Immediately following the show we headed off by shuttle to the ferry landing to take us to our next stop: Maui. They told us to keep an eye out for dophins. They told us to enjoy the interisland views upon the aqua-marine colored waves. What did we do? The pulsing of the ferry’s engine, the bouncing of the waves, and the busy schedule sent us off in the slumberland, only to be woken by the voice in the ships speakers “Welcome to Maui!”.

Our performance at the MACC (Maui Arts and Cultural Center) involved 2 shows before over a thousand pre-schoolers and first graders! YIKES! Actually they were divided between 2 shows- but even still 600 children at that age is still short of a miracle. We chose stories that were visual, lots of physical movement, and plenty of call-and-response musical ideas.

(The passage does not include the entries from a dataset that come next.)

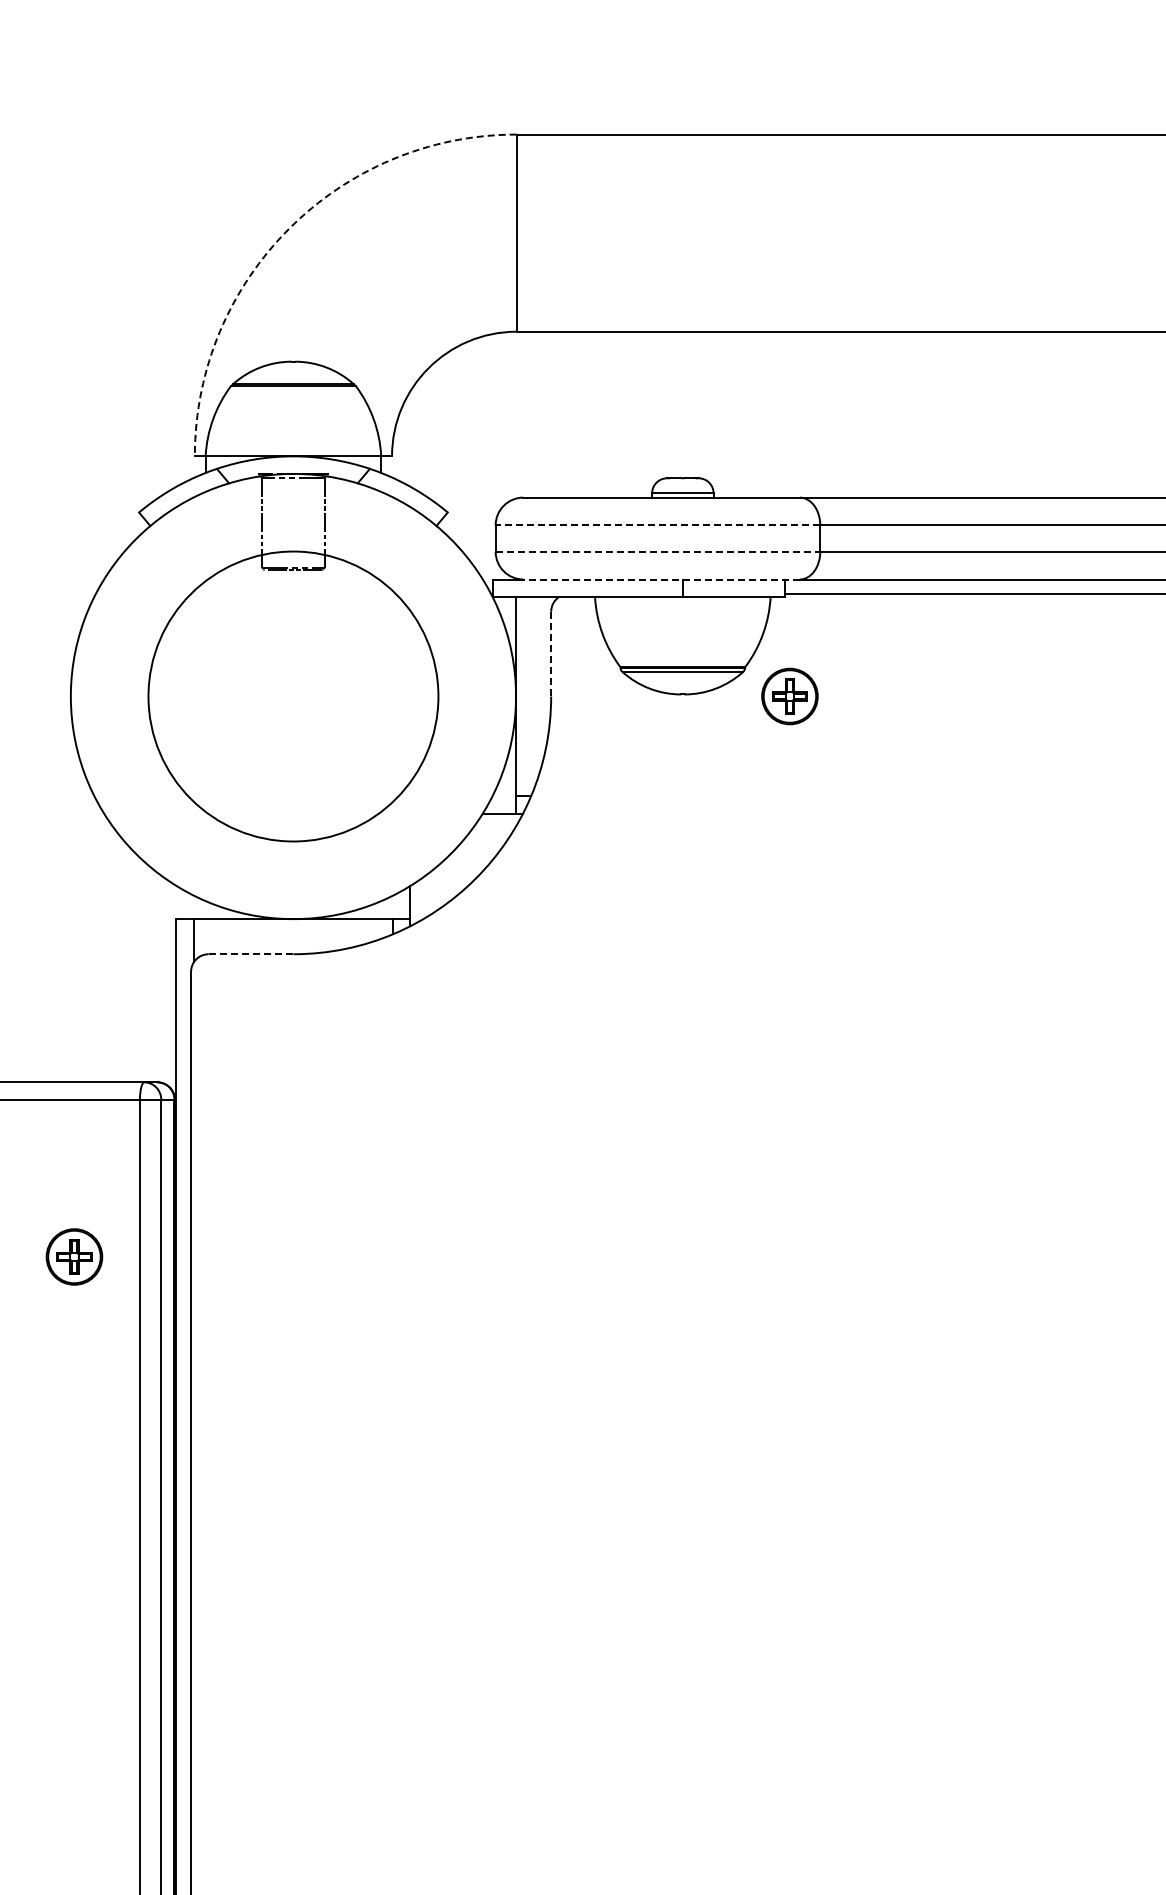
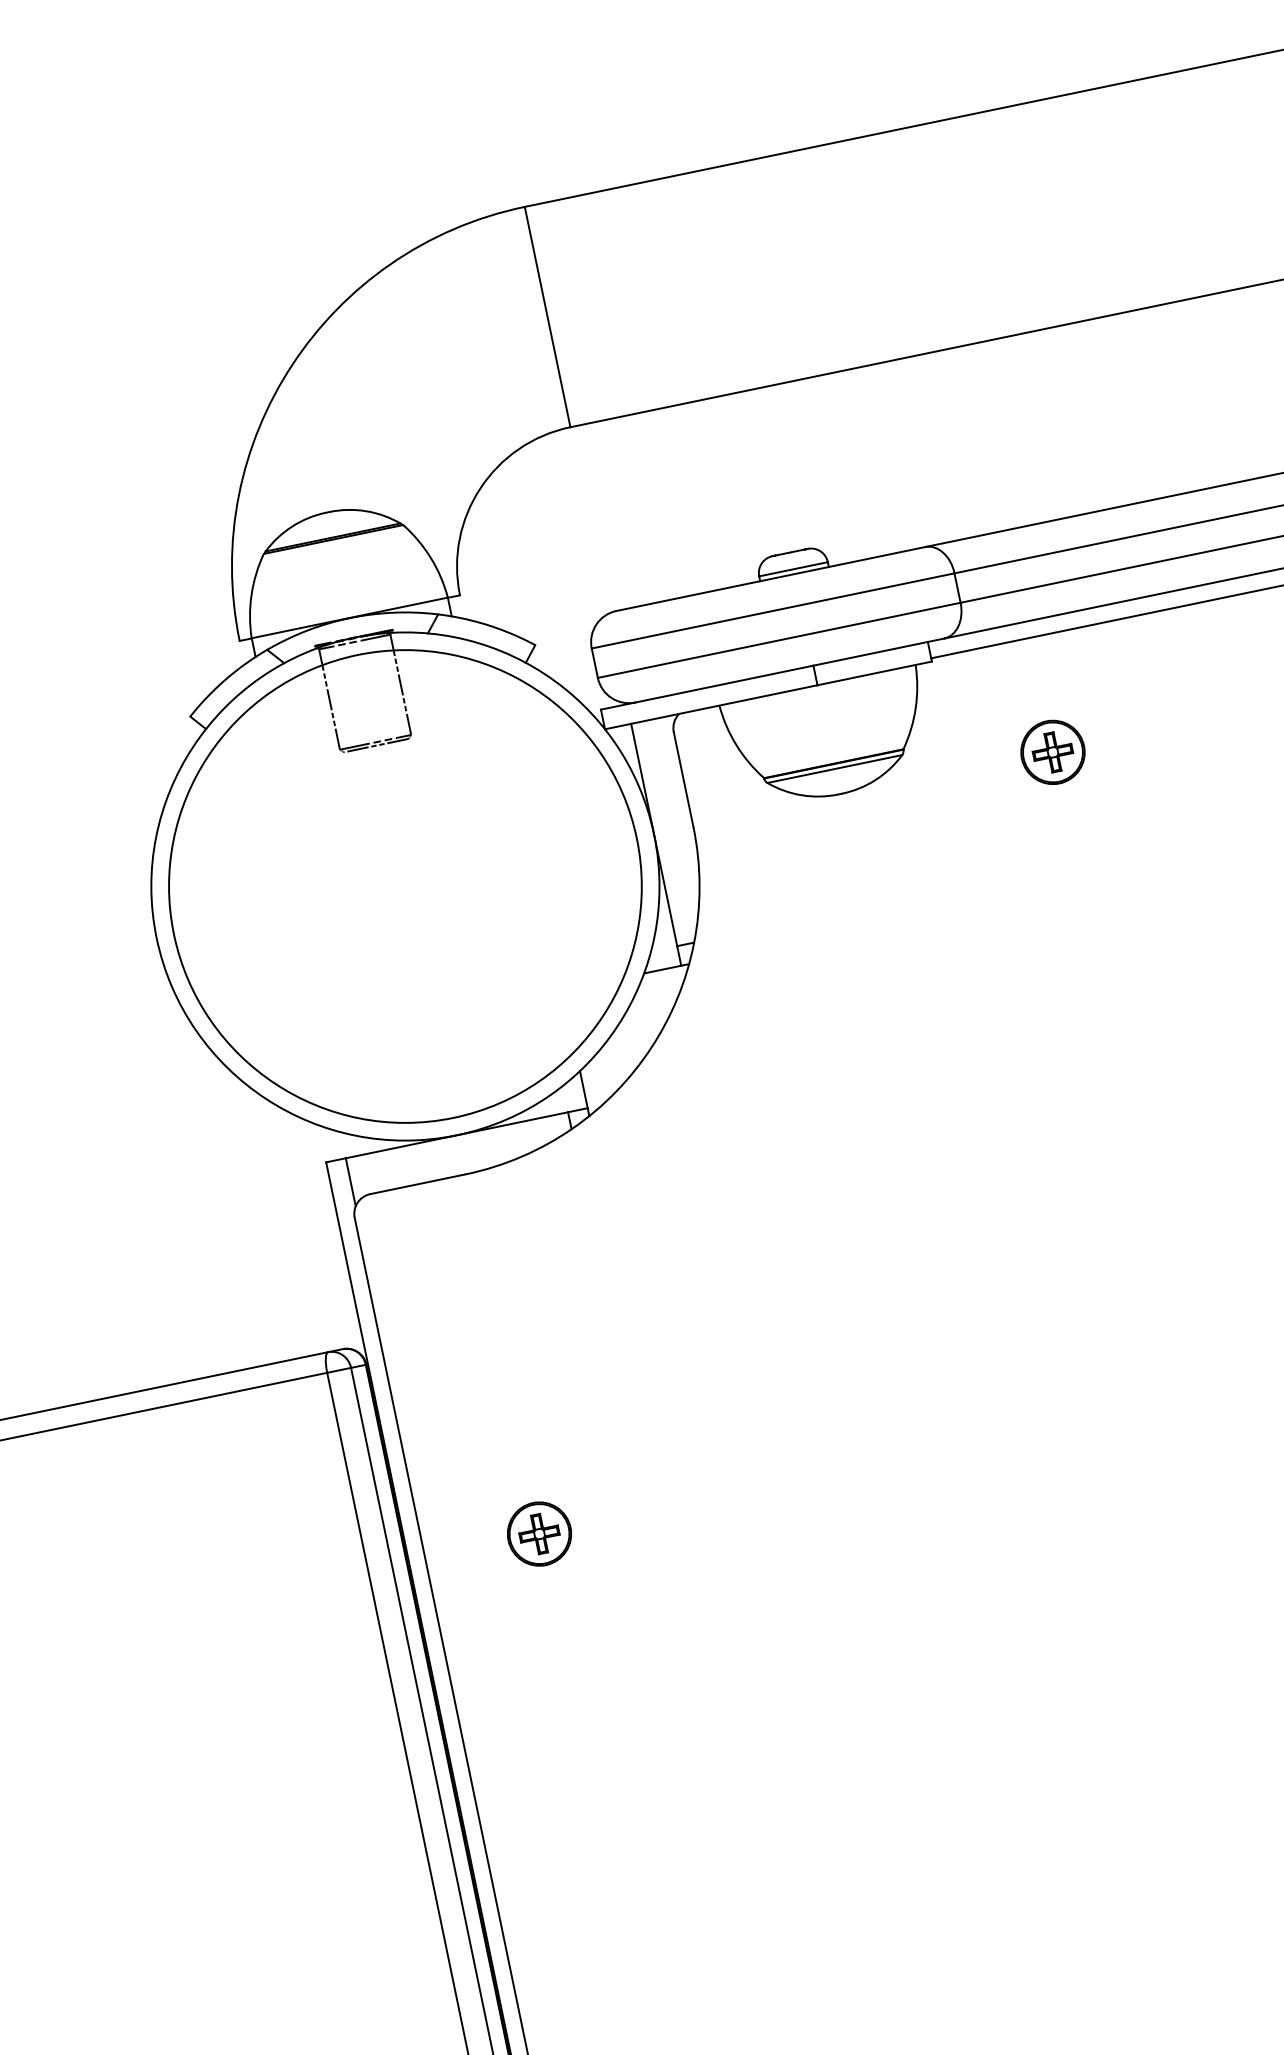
arc: (289, 228) -> (292, 364), dashed -> solid
line: (657, 525) -> (772, 611), dashed -> solid
line: (658, 551) -> (779, 639), dashed -> solid
line: (661, 579) -> (789, 670), dashed -> solid
line: (551, 654) -> (684, 779), dashed -> solid
circle: (293, 696) -> (405, 886), size x1.43
part: (789, 696) -> (1052, 752), moved
line: (250, 954) -> (417, 1184), dashed -> solid
part: (74, 1256) -> (539, 1533), moved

Below is the picture of the theater BEFORE the throngs of little keiki’s come strolling in. Now THAT’S a big room!

Later that day we presented in a much smaller venue, the library at Makawao, a darling rural town up on higher ground overlooking a sugar cane field. Afterwards we got to have dinner with new found storytelling friends Pat Matsumoto and Kathy Collins.

Pat Masumoto is a 72 year old slam poetry and visual artist on Maui! That’s right: 72 years! Watch out young bloods this lady is a kick! Surely when she steps on the stages of the poetry slam events in Hawaii all eyes, ears and jaws open! One of her signature performance pieces is the “Mother Monologues” a series of anecdotes, stories, and personal experiences both her own and curated through the internet from hundreds of entries from around the world.

Kathy “Tita” Collins is another whirlwind performer involved deeply in the Maui performing arts scene including theater, voice work and formerly as a radio host on a local show where she first introduced “Tita”, the sassy pidgin speaking, block-busting, local girl with serious island attitude.

This article has 2 Comments

  1. Do such things actually exist? I would like to be there! Great pictures and what a colorful variety of entertainers! I for one appreciate the sharing here, Mr. Robert! Mr. Jeff

  2. Well, sure looks like an interesting tour! What a great way to see the Islands. Can hardly wait til you come back again.